● The input
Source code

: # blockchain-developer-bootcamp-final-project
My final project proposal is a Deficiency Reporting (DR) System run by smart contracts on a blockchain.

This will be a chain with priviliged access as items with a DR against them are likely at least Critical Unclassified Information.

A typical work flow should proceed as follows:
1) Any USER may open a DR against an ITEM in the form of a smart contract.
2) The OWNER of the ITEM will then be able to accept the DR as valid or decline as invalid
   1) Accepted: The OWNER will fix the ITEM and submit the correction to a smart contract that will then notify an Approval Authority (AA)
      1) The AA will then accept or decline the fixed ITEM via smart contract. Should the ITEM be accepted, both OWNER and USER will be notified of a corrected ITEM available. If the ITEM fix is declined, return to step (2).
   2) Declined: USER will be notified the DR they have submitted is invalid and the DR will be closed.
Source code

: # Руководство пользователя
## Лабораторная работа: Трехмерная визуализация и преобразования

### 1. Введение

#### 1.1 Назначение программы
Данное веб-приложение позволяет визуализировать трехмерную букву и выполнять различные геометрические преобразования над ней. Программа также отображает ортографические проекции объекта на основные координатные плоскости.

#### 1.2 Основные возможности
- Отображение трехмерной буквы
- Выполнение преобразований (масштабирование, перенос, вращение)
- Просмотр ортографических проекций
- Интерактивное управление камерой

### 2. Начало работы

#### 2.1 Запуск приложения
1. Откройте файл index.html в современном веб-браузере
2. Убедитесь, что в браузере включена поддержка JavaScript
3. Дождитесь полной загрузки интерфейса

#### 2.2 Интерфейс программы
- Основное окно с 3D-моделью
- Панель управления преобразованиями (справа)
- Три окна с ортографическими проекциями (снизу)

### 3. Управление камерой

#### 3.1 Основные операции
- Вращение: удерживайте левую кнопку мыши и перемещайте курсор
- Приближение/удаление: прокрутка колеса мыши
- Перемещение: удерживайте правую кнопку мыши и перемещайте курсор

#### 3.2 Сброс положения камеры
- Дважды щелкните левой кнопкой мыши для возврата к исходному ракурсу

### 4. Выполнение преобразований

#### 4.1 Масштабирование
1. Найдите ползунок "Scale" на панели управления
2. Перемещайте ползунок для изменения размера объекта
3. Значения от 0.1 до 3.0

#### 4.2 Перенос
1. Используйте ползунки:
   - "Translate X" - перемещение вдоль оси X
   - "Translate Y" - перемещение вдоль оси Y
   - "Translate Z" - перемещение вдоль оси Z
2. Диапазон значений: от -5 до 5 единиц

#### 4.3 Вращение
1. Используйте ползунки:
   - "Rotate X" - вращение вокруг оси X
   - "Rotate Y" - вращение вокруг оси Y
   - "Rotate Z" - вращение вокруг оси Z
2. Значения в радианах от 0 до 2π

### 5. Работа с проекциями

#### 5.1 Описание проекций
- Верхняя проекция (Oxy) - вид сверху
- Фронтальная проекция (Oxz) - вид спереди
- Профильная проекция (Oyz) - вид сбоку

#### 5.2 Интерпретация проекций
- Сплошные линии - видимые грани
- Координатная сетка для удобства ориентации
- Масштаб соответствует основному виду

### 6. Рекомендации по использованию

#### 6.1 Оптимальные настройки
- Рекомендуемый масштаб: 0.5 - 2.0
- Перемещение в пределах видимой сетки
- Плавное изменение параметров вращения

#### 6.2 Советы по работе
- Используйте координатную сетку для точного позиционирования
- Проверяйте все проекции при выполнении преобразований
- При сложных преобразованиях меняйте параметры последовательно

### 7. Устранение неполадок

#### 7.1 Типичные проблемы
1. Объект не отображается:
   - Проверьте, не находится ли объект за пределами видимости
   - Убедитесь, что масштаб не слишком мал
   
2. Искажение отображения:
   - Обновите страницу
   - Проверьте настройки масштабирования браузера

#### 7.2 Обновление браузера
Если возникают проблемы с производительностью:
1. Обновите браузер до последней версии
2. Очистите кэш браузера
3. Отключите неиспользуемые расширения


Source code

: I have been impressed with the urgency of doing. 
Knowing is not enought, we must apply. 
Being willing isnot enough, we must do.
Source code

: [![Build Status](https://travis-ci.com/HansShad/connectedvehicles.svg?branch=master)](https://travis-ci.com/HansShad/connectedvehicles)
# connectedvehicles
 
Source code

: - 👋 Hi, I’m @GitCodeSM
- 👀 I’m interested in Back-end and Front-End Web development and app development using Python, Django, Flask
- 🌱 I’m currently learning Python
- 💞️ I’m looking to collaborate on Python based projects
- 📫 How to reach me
...
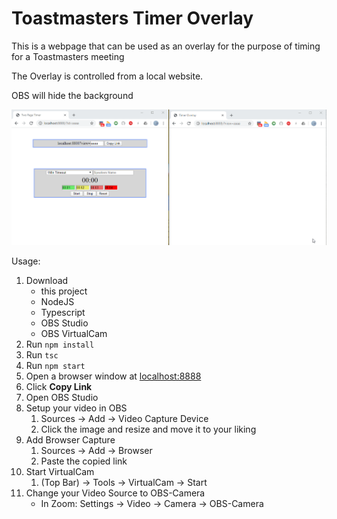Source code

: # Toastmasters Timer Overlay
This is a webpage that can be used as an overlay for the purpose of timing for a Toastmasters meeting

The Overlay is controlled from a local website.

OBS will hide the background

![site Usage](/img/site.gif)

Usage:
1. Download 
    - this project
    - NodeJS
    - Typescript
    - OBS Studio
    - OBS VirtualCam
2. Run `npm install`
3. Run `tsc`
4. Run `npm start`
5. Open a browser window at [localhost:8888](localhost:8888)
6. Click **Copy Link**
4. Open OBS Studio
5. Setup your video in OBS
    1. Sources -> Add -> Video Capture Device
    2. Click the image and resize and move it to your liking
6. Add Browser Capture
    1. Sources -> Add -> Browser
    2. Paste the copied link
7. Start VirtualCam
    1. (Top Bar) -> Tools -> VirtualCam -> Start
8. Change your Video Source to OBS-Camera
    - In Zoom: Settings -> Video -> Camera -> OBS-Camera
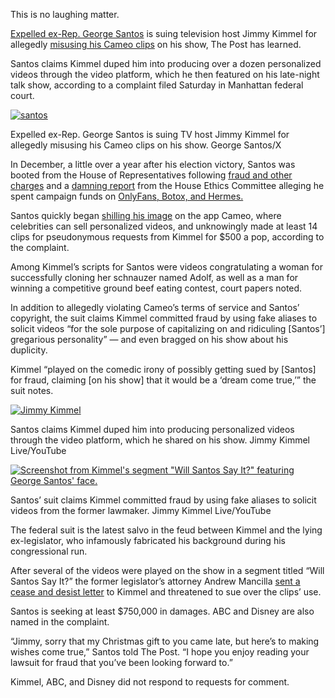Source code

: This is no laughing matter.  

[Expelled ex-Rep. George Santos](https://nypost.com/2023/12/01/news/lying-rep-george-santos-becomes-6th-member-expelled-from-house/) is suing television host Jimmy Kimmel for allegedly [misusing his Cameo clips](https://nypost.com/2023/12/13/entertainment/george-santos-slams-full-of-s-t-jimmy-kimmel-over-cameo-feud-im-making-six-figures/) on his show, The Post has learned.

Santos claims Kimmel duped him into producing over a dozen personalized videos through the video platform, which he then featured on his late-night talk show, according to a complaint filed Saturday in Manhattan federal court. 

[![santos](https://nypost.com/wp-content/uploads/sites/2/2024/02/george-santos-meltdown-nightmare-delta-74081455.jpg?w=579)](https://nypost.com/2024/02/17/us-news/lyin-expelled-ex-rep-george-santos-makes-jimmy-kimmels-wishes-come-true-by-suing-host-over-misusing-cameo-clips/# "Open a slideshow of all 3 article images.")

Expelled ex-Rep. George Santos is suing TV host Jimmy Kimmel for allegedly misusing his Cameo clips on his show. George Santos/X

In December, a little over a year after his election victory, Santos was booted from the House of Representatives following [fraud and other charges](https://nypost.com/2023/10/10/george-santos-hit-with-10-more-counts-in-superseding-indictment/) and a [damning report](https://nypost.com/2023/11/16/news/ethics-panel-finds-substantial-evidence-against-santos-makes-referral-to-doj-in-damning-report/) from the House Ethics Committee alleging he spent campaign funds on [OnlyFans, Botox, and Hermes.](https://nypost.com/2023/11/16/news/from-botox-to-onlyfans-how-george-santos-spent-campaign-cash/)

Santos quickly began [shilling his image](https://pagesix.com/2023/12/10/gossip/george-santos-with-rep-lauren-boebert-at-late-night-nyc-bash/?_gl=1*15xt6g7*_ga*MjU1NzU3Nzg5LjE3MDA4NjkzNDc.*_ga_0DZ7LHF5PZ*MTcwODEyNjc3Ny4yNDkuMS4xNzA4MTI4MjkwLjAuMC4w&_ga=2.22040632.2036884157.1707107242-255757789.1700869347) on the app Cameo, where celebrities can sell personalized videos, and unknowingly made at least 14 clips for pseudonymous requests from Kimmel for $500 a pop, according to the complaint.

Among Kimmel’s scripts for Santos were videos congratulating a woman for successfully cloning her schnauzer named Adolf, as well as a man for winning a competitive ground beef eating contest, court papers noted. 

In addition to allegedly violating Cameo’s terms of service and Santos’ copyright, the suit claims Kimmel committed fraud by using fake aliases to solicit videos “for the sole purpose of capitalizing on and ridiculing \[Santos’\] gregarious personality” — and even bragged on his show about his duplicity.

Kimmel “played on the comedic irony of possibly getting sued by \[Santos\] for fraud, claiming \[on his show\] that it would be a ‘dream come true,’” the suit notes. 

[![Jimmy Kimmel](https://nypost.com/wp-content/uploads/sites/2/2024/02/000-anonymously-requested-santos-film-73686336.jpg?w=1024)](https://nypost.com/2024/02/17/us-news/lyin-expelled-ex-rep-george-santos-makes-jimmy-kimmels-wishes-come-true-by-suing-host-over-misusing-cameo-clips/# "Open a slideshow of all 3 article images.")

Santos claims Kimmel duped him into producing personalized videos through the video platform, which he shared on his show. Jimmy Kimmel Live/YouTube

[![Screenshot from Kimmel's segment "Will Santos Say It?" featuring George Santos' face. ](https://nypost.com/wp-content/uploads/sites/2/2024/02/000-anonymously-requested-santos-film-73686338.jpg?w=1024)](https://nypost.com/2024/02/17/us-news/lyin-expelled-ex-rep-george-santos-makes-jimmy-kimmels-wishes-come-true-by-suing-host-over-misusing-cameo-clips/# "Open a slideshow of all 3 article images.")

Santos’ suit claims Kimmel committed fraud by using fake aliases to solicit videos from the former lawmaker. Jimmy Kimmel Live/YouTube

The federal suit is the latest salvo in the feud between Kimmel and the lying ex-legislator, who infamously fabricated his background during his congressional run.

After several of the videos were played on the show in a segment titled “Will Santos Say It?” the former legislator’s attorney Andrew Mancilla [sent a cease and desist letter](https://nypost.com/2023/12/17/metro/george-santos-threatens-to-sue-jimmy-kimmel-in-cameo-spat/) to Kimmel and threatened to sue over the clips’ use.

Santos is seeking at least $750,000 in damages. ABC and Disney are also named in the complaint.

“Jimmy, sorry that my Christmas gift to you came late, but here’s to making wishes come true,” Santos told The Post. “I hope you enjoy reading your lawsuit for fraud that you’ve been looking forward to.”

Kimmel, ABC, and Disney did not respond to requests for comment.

● Instructions for the task
Return the stretch of data that begins with the line showing "7. Start VirtualCam" and goes on through the line showing "[Expelled ex-Rep. George", exactly, with pictures removed.

● Response for this exercise
7. Start VirtualCam
    1. (Top Bar) -> Tools -> VirtualCam -> Start
8. Change your Video Source to OBS-Camera
    - In Zoom: Settings -> Video -> Camera -> OBS-Camera
Source code

: This is no laughing matter.  

[Expelled ex-Rep. George Santos](https://nypost.com/2023/12/01/news/lying-rep-george-santos-becomes-6th-member-expelled-from-house/) is suing television host Jimmy Kimmel for allegedly [misusing his Cameo clips](https://nypost.com/2023/12/13/entertainment/george-santos-slams-full-of-s-t-jimmy-kimmel-over-cameo-feud-im-making-six-figures/) on his show, The Post has learned.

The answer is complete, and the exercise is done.